Work order:
Answer these questions from the text on the Hamas disarmament plan.
1. What does the plan offer to those who hand over lighter weapons?
2. Which three countries are named as mediators?
3. According to Mladenov, who should facilitate the dialogue that the political resolution requires?

Text:
################

Two sources familiar with discussions about the US decommissioning plan for Hamas told The Times of Israel earlier this week that its fundamental principle will be stripping Hamas of weapons that can be used to threaten Israel.

The plan envisions Hamas handing over heavy weaponry and destroying manufacturing sites in addition to incentivizing the handover of lighter weapons by offering funds, jobs and amnesty to those who cooperate, the sources said.

The proposal will focus on one section of Gaza at a time, rather than the entire Strip at once. Accordingly, it will take months to finish, the sources added.

While this may not lead to the recovery of every single weapon belonging to terror groups in the Strip, the US thinks enough pressure from mediators Egypt, Qatar and Turkey can prevent Hamas from holding on to power, keeping its weapons and carrying out attacks.

Focus on immediate aid to Gazans

NCAG’s governance in Gaza, Hamas disarmament and Israel’s withdrawal “are critical if we are ever to return back to the political resolution of the Palestinian question,” said Mladenov. “Because the political resolution of the Palestinian question requires negotiation. It requires one Palestinian leadership over the entire occupied territory, and it requires a dialogue that is facilitated by the United States, Europe and others.”

################

Information:

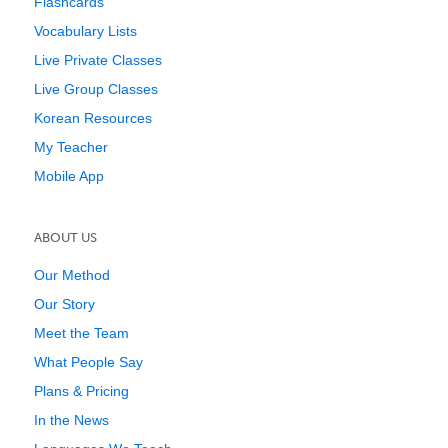
Flashcards
Vocabulary Lists
Live Private Classes
Live Group Classes
Korean Resources
My Teacher
Mobile App
ABOUT US
Our Method
Our Story
Meet the Team
What People Say
Plans & Pricing
In the News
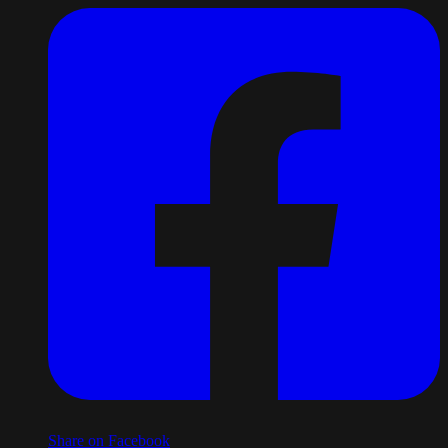
Share on Facebook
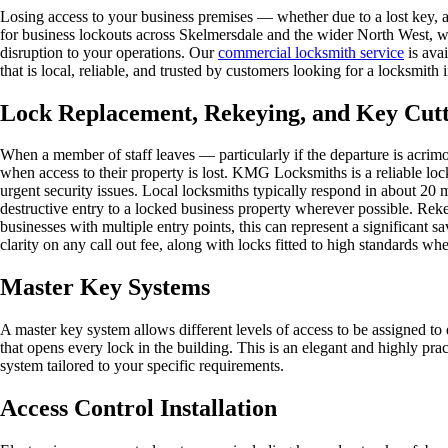
Losing access to your business premises — whether due to a lost key,
for business lockouts across Skelmersdale and the wider North West, w
disruption to your operations. Our
commercial locksmith service
is avai
that is local, reliable, and trusted by customers looking for a locksmi
Lock Replacement, Rekeying, and Key Cut
When a member of staff leaves — particularly if the departure is acrimo
when access to their property is lost. KMG Locksmiths is a reliable lo
urgent security issues. Local locksmiths typically respond in about 20
destructive entry to a locked business property wherever possible. Rekey
businesses with multiple entry points, this can represent a significant 
clarity on any call out fee, along with locks fitted to high standards w
Master Key Systems
A master key system allows different levels of access to be assigned to
that opens every lock in the building. This is an elegant and highly pr
system tailored to your specific requirements.
Access Control Installation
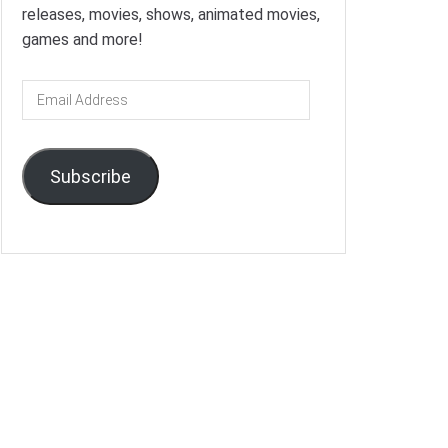
releases, movies, shows, animated movies,
games and more!
Email
Address
Subscribe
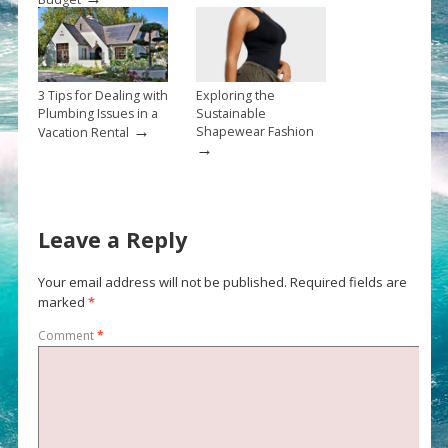
3 Tips for Dealing with
Exploring the
Plumbing Issues in a
Sustainable
→
Shapewear Fashion
Vacation Rental
→
Leave a Reply
Your email address will not be published.
Required fields are
marked
*
Comment
*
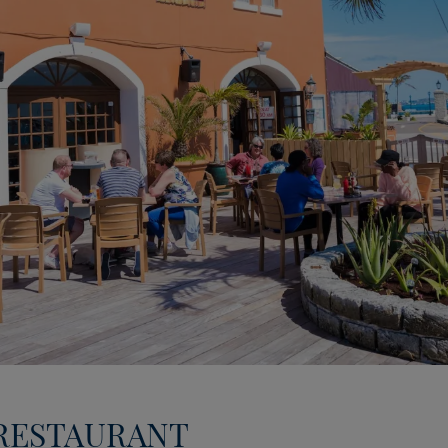
 RESTAURANT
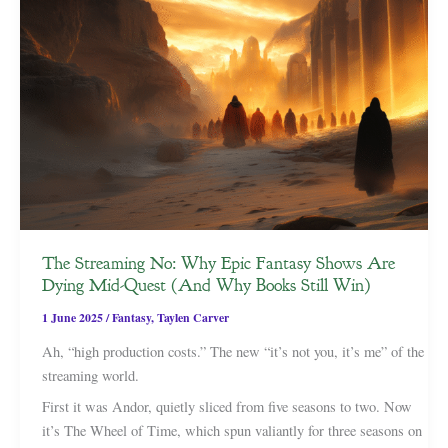
The Streaming No: Why Epic Fantasy Shows Are
Dying Mid-Quest (And Why Books Still Win)
1 June 2025
/
Fantasy
,
Taylen Carver
Ah, “high production costs.” The new “it’s not you, it’s me” of the
streaming world.
First it was Andor, quietly sliced from five seasons to two. Now
it’s The Wheel of Time, which spun valiantly for three seasons on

################

Exercise answer:
1. Funds, jobs and amnesty.
2. Egypt, Qatar and Turkey.
3. The United States, Europe and others.